A USAF U-2 equipped for High Altitude Sampling Program (HASP) missions. The aircraft lands and characteristically falls to one side on its wing skids as it slows. A ground crewman runs to collect the braking parachute. Others inserted “pogo” wheels in the wings to right the aircraft and allow it to maneuver on the ground. The U-2 in this picture is on Fiji Island en route to Australia in 1961. (U.S. Air Force photo)
The air sampling intake on the lower left fuselage trapped upper atmosphere particles that gave scientists detailed knowledge of nuclear weapons tests conducted by various nations. The U-2 in this picture is on Fiji Island en route to Australia in 1961. (U.S. Air Force photo)

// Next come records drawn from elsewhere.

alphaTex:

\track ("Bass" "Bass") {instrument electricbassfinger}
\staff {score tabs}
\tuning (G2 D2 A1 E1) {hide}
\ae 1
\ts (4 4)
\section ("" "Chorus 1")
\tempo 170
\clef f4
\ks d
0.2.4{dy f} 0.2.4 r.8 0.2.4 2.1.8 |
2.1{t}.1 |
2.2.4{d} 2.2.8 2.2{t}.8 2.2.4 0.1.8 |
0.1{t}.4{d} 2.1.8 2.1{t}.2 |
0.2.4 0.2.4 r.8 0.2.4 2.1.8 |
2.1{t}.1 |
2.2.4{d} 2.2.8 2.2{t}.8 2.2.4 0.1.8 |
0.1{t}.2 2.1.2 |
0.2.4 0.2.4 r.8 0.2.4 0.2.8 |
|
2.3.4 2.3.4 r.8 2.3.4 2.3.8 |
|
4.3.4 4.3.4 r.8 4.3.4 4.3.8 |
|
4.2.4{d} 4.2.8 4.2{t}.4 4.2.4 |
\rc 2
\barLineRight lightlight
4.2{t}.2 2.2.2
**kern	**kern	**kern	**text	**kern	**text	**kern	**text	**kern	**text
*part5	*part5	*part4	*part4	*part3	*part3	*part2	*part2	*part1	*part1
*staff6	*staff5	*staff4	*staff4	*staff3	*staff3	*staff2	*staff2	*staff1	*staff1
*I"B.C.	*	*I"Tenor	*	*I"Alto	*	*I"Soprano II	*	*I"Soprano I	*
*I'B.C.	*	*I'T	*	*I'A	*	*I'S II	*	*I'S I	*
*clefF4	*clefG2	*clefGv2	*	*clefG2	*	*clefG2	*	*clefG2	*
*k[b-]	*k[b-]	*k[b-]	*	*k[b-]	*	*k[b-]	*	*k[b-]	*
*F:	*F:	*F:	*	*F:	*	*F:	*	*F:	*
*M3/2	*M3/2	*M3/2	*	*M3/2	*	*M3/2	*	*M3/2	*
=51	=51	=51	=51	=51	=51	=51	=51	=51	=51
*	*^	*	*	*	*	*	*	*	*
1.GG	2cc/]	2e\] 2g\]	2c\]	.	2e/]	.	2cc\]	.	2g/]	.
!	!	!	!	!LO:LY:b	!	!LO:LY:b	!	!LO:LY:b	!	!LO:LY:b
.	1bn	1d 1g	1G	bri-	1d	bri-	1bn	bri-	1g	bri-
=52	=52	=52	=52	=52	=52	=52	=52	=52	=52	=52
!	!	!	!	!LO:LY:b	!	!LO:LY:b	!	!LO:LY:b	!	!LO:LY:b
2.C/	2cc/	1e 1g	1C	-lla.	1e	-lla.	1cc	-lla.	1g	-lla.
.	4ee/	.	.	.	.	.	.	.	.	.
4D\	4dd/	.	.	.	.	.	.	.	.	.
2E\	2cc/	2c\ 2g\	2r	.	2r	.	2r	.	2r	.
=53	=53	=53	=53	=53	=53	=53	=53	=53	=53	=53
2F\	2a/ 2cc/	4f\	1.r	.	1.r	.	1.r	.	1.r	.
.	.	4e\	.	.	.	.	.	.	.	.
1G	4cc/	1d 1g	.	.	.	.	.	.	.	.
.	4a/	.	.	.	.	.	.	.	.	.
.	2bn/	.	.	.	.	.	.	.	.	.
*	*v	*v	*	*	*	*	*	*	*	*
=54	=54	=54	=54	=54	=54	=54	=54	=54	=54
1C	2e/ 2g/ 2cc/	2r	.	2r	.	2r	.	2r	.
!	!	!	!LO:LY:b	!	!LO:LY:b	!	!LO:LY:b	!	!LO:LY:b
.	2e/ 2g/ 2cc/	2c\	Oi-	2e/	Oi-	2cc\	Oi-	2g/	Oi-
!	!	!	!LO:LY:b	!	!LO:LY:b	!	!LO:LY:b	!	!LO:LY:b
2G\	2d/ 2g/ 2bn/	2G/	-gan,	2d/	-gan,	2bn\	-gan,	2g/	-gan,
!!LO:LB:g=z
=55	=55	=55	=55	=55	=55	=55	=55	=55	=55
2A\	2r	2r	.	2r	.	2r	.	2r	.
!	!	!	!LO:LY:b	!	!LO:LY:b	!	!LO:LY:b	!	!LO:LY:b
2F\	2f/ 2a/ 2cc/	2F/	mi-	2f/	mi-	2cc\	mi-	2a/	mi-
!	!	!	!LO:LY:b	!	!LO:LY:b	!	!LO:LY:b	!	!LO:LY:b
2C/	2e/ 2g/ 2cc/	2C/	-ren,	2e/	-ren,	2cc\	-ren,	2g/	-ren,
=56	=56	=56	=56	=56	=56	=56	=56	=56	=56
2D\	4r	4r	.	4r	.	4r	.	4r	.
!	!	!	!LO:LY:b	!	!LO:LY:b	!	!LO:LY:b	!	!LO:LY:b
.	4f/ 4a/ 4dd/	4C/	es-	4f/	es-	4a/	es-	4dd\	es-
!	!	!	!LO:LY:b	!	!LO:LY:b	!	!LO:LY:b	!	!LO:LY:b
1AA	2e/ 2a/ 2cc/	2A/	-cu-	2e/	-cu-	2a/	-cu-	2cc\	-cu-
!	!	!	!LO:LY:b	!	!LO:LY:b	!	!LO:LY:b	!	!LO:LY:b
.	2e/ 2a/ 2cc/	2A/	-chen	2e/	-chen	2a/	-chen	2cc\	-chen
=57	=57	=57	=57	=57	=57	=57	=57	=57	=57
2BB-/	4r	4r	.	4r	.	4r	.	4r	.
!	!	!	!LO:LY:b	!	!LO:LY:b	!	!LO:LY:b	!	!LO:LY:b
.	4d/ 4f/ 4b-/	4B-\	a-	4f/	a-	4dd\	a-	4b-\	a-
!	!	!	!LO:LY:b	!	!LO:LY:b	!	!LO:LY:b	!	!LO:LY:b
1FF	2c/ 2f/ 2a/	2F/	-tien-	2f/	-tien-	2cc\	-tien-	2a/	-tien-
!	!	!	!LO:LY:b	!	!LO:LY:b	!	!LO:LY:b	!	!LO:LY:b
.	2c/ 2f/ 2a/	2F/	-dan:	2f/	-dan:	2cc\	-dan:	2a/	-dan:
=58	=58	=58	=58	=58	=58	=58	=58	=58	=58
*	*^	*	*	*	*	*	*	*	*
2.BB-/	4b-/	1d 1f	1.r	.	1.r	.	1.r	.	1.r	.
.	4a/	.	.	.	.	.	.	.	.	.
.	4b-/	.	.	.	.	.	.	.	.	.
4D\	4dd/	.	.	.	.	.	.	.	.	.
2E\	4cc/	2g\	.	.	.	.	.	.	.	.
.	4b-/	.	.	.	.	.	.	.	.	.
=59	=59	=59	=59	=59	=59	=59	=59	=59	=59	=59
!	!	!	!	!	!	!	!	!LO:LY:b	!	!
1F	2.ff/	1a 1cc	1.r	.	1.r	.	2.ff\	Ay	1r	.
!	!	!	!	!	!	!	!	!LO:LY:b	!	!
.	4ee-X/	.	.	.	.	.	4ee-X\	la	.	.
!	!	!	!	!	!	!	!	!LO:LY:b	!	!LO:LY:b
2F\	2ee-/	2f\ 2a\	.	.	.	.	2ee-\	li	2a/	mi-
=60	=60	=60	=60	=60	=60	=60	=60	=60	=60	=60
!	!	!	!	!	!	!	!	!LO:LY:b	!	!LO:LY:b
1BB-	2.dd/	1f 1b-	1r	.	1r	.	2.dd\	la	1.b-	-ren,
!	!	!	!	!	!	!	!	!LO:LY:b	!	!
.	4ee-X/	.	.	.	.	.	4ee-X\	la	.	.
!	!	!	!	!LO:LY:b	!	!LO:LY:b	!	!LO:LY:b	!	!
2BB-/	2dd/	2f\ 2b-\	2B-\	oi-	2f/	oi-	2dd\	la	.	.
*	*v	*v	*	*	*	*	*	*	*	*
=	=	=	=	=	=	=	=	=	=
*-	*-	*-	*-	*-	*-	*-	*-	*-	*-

A USAF U-2D at Edwards AFB, Calif., around 1960. The devices above and behind the cockpit include an infrared sensor installed to test the Missile Detection and Alarm System (MIDAS). This technology supported development of satellites to detect Soviet ballistic missile launches. The upper part of the aircraft is painted black to avoid confusing the sensor in the white dome above the cockpit. A second crewman behind the pilot operated the MIDAS instruments. (U.S. Air Force photo)
Members of the 4080th Strategic Reconnaissance Wing deployed to Howard AFB, Panama Canal Zone, in 1962. Their deployment was part of the High Altitude Sampling Program (HASP), known as OPERATION CROW FLIGHT. (U.S. Air Force photo)
A U-2C painted in a gray camouflage pattern called the “Sabre” scheme in 1975. The camouflage replaced the usual black finish to ease British concerns about “spy planes” operating from the UK. In Europe, this U-2 tested equipment to locate and suppress enemy surface-to-air missiles. (U.S. Air Force photo)
The U-2 flew from bases around the world during the Cold War, including West Germany, England, France, Cyprus, Saudi Arabia, Panama, Pakistan, South Vietnam, the Philippines, Japan, Thailand and South Korea. The USAF called its U-2 operators "Air Weather Squadrons," while the CIA called the same units "detachments." Both the USAF and the CIA flew U-2s until 1974, when the USAF took over U-2 operations from the CIA.
Over the years, the USAF has performed a variety of missions using the U-2, including gathering electronic and photo intelligence near the borders of unfriendly nations. U-2s also performed High Altitude Sampling Program (HASP) flights providing precise information about atmospheric nuclear testing. In addition, U-2s tested missile warning and other electronic systems. In Southeast Asia in the late 1960s, U-2s increasingly performed electronic intelligence missions near the Chinese border as the threat of North Vietnamese antiaircraft missiles grew. They also brought back photographic bomb damage assessments from the Linebacker bombing campaigns in North Vietnam.